I am trying to use python's fuzzywuzzy package in mapper program for computing edit distance. My program runs fine on local machine but it fails on AWS emr cluster. I tried below two approaches(on both local machine and also on AWS EMR cluster):
1. By installing fuzzywuzzy:
I installed fuzzywuzzy using pip on both master and slave nodes. If I comment out last 4 lines of below code, I do not get any error. But I want to use fuzzywuzzy in my program.
!/usr/bin/python
import re
import sys
import os
import csv
desc_dict = {}
with open('Keys.csv', 'rb') as f:
reader = csv.reader(f)
for row in reader:
query_set = row
for line in sys.stdin:
line = line.strip()
row = line.split(',')
if(len(row)>2):
desc_dict[(int(row[0]), row[1])] = (row[2].lower()).encode('utf-8')
from fuzzywuzzy import *
import fuzzywuzzy.fuzz
import fuzzywuzzy.utils
print fuzzywuzzy.fuzz.partial_ratio("this is a test", "this is a test!")
I get below error:
Error: java.lang.RuntimeException: PipeMapRed.waitOutputThreads(): subprocess failed with code 1
2. Without installing fuzzywuzzy
I could run above map-reduce program without installing fuzzywuzzy on local machine. When I tried the same on AWS EMR it failed.

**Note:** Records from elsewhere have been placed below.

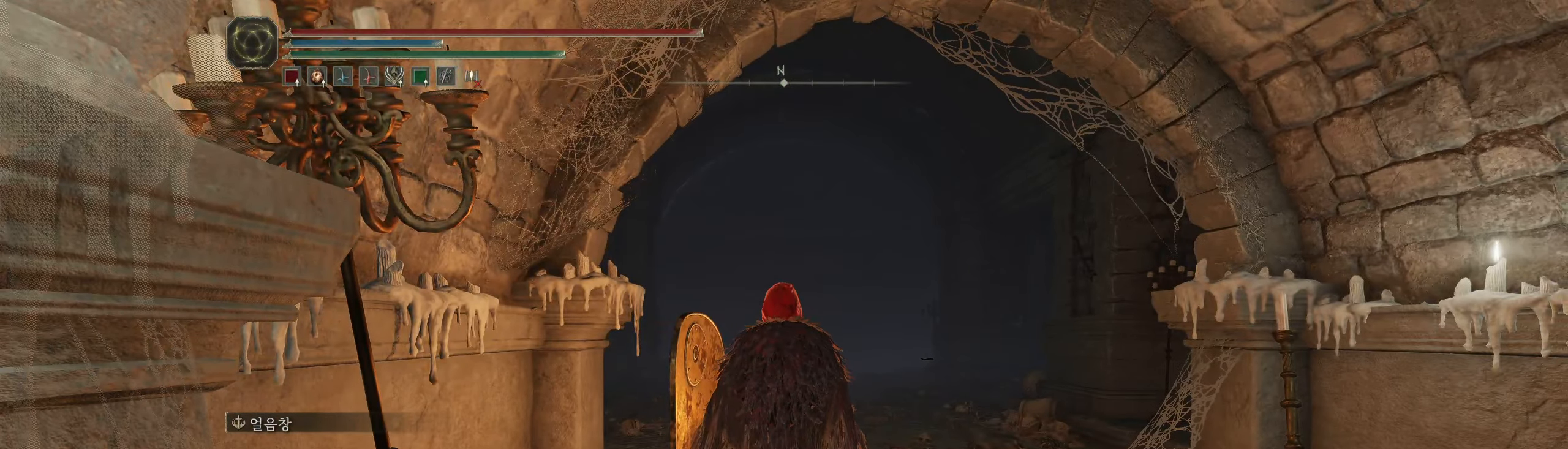
{"dt_ms": 500, "buttons": [], "left_stick": "up", "events": [[50, "left_stick", "up"]]}
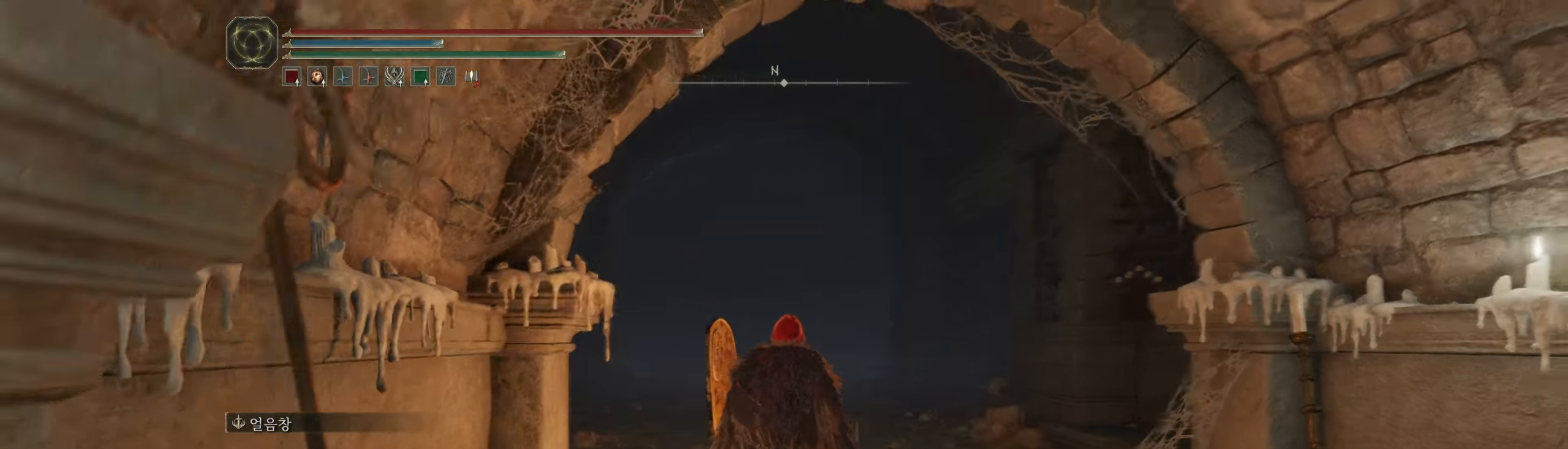
{"dt_ms": 500, "buttons": [], "left_stick": "left", "events": [[50, "left_stick", "up-left"], [450, "left_stick", "left"]]}
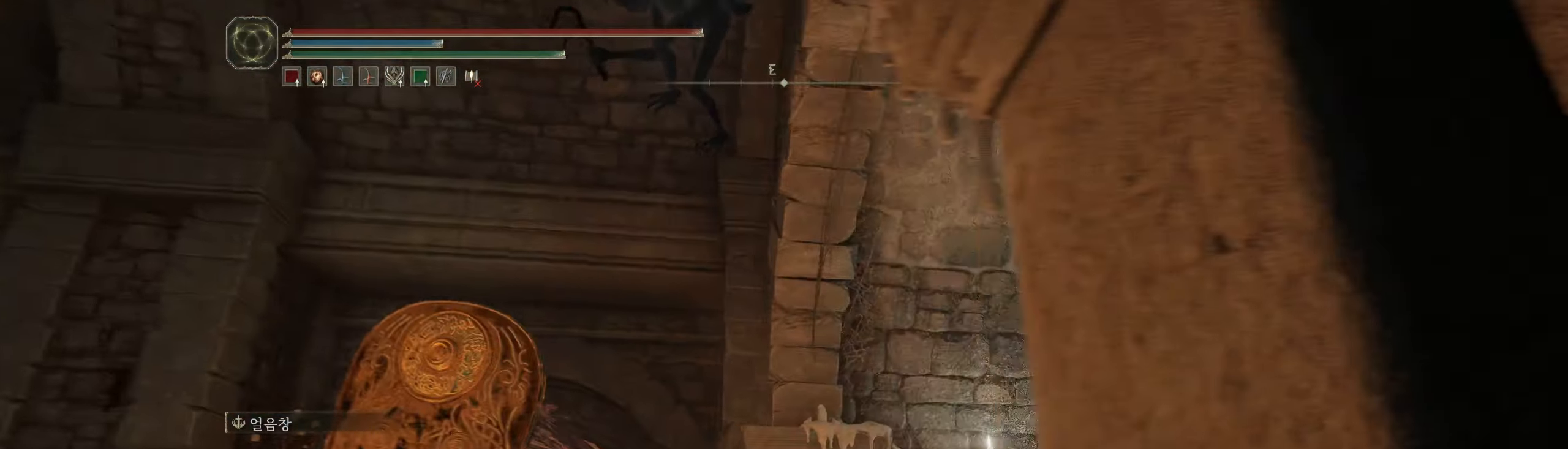
{"dt_ms": 500, "buttons": ["B"], "left_stick": "up", "events": [[283, "left_stick", "up"], [467, "B", "down"]]}
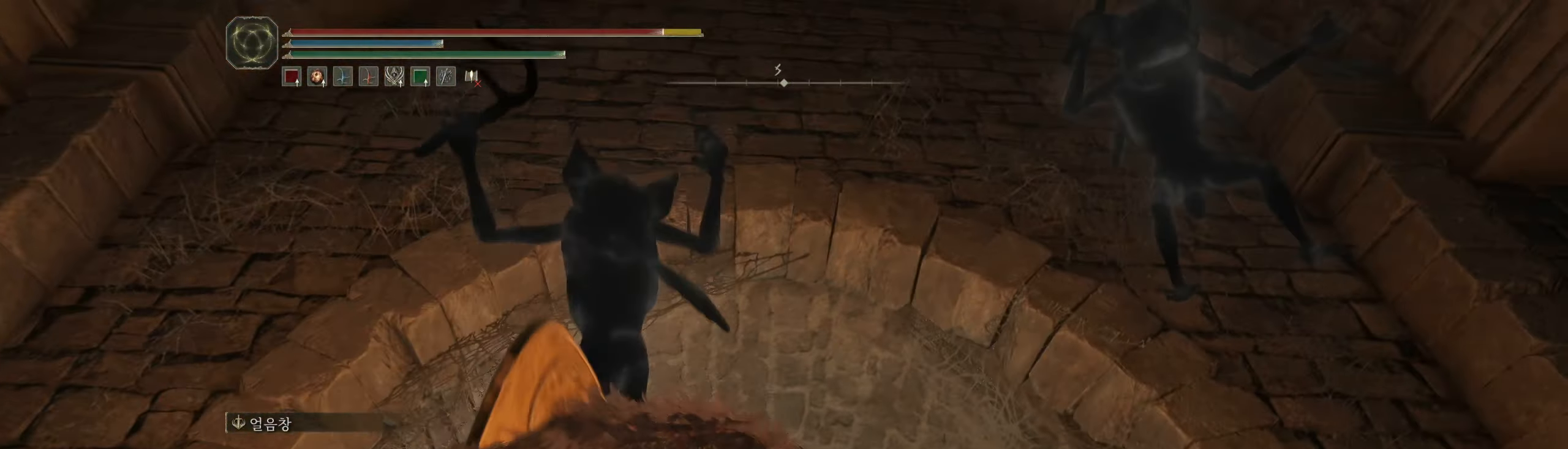
{"dt_ms": 500, "buttons": [], "left_stick": "up", "events": [[117, "B", "up"]]}
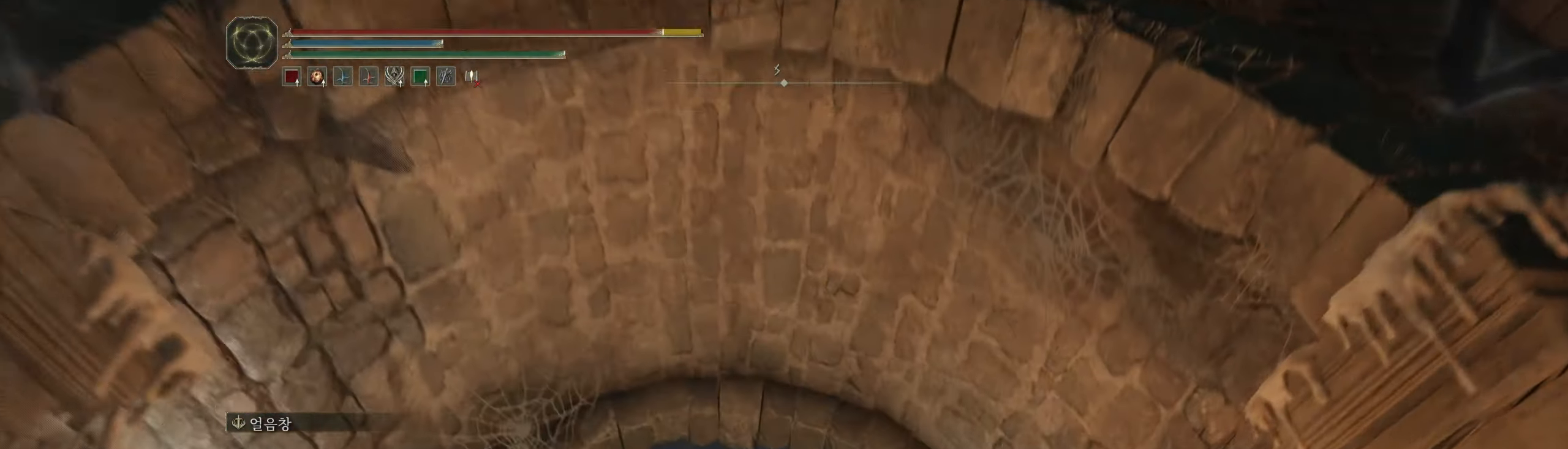
{"dt_ms": 500, "buttons": [], "left_stick": "up-left", "events": [[367, "left_stick", "up-left"]]}
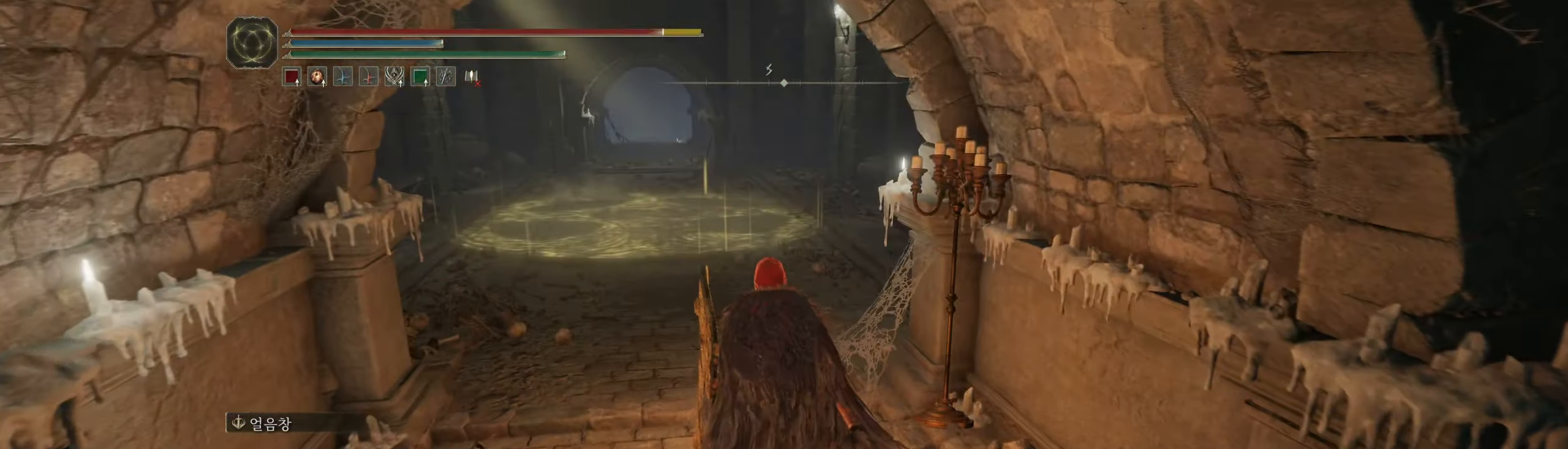
{"dt_ms": 500, "buttons": [], "left_stick": "up", "events": [[467, "left_stick", "up"]]}
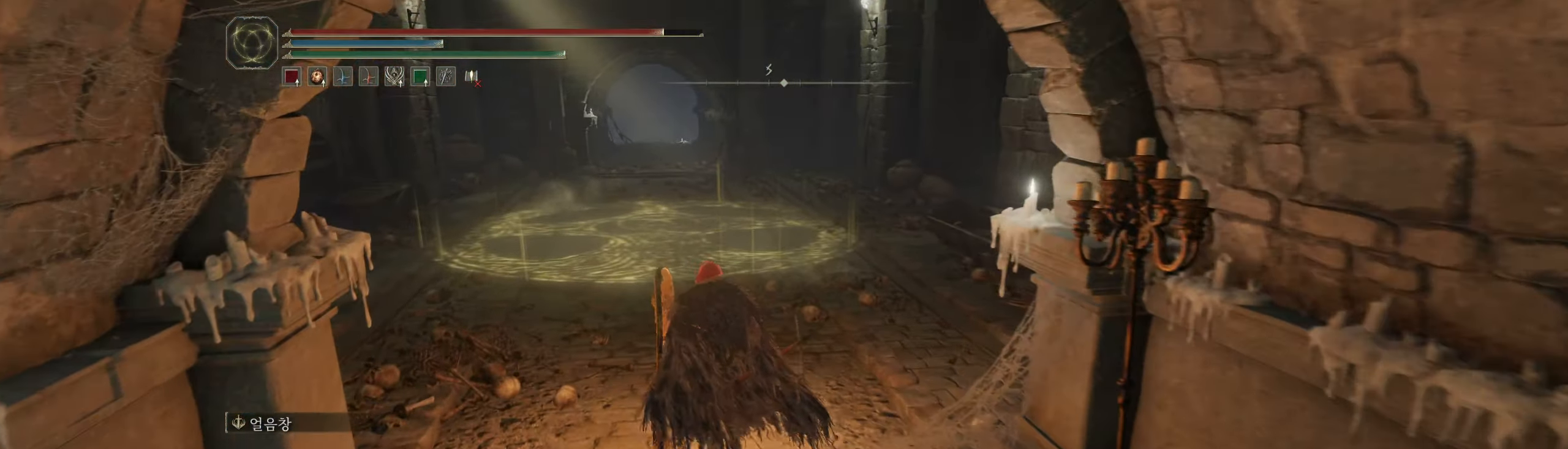
{"dt_ms": 500, "buttons": [], "left_stick": "up", "events": []}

I zipped fuzzywuzzy package ("temp.zip") and called it in my map program. I copied temp.zip file to slave nodes also.
!/usr/bin/python
import re
import sys
import os
import csv
desc_dict = {}
with open('Keys.csv', 'rb') as f:
reader = csv.reader(f)
for row in reader:
query_set = row
for line in sys.stdin:
line = line.strip()
row = line.split(',')
if(len(row)>2):
desc_dict[(int(row[0]), row[1])] = (row[2].lower()).encode('utf-8')
sys.path.insert(0,'temp.zip')
from fuzzywuzzy import *
import fuzzywuzzy.fuzz
print fuzzywuzzy.fuzz.partial_ratio("this is a test", "this is a test!")
I get below error:
Error: java.lang.RuntimeException: PipeMapRed.waitOutputThreads(): subprocess failed with code 1
Can someone guide what is wrong with my code/ how to run fuzzywuzzy on hadoop?